BEGIN
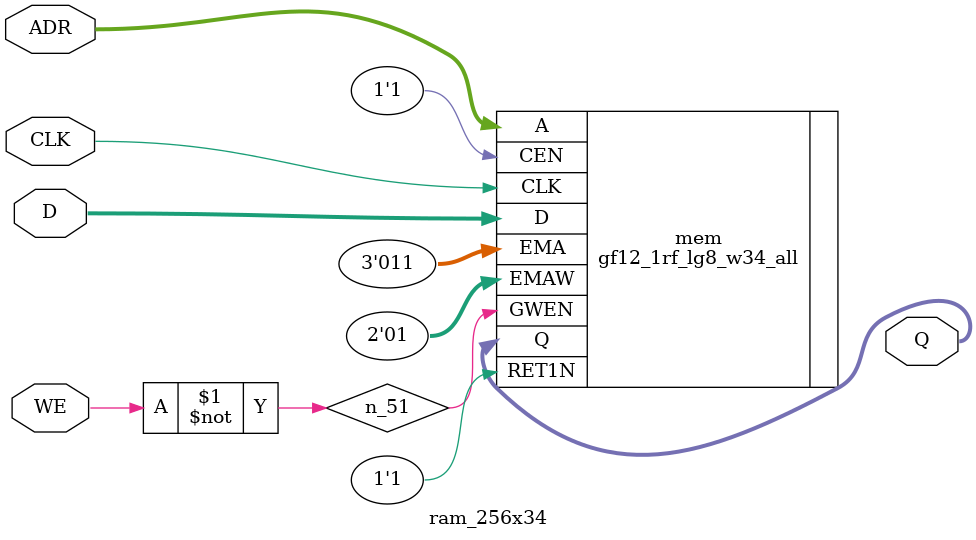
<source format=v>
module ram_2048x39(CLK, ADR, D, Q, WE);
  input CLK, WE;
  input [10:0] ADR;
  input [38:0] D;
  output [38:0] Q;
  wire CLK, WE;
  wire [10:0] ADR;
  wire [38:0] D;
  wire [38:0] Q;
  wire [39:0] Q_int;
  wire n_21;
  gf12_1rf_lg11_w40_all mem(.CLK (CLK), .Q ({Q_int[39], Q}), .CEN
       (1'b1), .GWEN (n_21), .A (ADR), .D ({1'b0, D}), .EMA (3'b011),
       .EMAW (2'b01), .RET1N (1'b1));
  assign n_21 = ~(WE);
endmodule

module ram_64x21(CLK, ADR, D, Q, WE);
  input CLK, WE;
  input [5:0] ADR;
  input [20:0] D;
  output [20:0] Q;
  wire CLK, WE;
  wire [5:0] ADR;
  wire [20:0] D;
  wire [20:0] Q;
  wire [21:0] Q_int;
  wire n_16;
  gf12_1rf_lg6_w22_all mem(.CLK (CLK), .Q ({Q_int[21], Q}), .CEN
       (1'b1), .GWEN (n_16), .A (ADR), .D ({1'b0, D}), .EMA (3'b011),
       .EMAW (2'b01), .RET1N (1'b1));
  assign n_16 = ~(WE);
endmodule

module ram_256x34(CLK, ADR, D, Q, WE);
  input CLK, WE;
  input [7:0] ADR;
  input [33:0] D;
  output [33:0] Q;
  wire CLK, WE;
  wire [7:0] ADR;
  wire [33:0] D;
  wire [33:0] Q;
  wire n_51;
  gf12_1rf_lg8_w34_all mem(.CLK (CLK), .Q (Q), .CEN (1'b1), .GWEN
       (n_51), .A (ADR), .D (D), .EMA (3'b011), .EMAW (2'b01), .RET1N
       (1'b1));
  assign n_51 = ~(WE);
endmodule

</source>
END
▶ _Exercise brief_:
Pictures do not belong in the copy. Please reproduce the entries above exactly otherwise.

▶ _Result of the exercise_:
<source format=v>
module ram_2048x39(CLK, ADR, D, Q, WE);
  input CLK, WE;
  input [10:0] ADR;
  input [38:0] D;
  output [38:0] Q;
  wire CLK, WE;
  wire [10:0] ADR;
  wire [38:0] D;
  wire [38:0] Q;
  wire [39:0] Q_int;
  wire n_21;
  gf12_1rf_lg11_w40_all mem(.CLK (CLK), .Q ({Q_int[39], Q}), .CEN
       (1'b1), .GWEN (n_21), .A (ADR), .D ({1'b0, D}), .EMA (3'b011),
       .EMAW (2'b01), .RET1N (1'b1));
  assign n_21 = ~(WE);
endmodule

module ram_64x21(CLK, ADR, D, Q, WE);
  input CLK, WE;
  input [5:0] ADR;
  input [20:0] D;
  output [20:0] Q;
  wire CLK, WE;
  wire [5:0] ADR;
  wire [20:0] D;
  wire [20:0] Q;
  wire [21:0] Q_int;
  wire n_16;
  gf12_1rf_lg6_w22_all mem(.CLK (CLK), .Q ({Q_int[21], Q}), .CEN
       (1'b1), .GWEN (n_16), .A (ADR), .D ({1'b0, D}), .EMA (3'b011),
       .EMAW (2'b01), .RET1N (1'b1));
  assign n_16 = ~(WE);
endmodule

module ram_256x34(CLK, ADR, D, Q, WE);
  input CLK, WE;
  input [7:0] ADR;
  input [33:0] D;
  output [33:0] Q;
  wire CLK, WE;
  wire [7:0] ADR;
  wire [33:0] D;
  wire [33:0] Q;
  wire n_51;
  gf12_1rf_lg8_w34_all mem(.CLK (CLK), .Q (Q), .CEN (1'b1), .GWEN
       (n_51), .A (ADR), .D (D), .EMA (3'b011), .EMAW (2'b01), .RET1N
       (1'b1));
  assign n_51 = ~(WE);
endmodule

</source>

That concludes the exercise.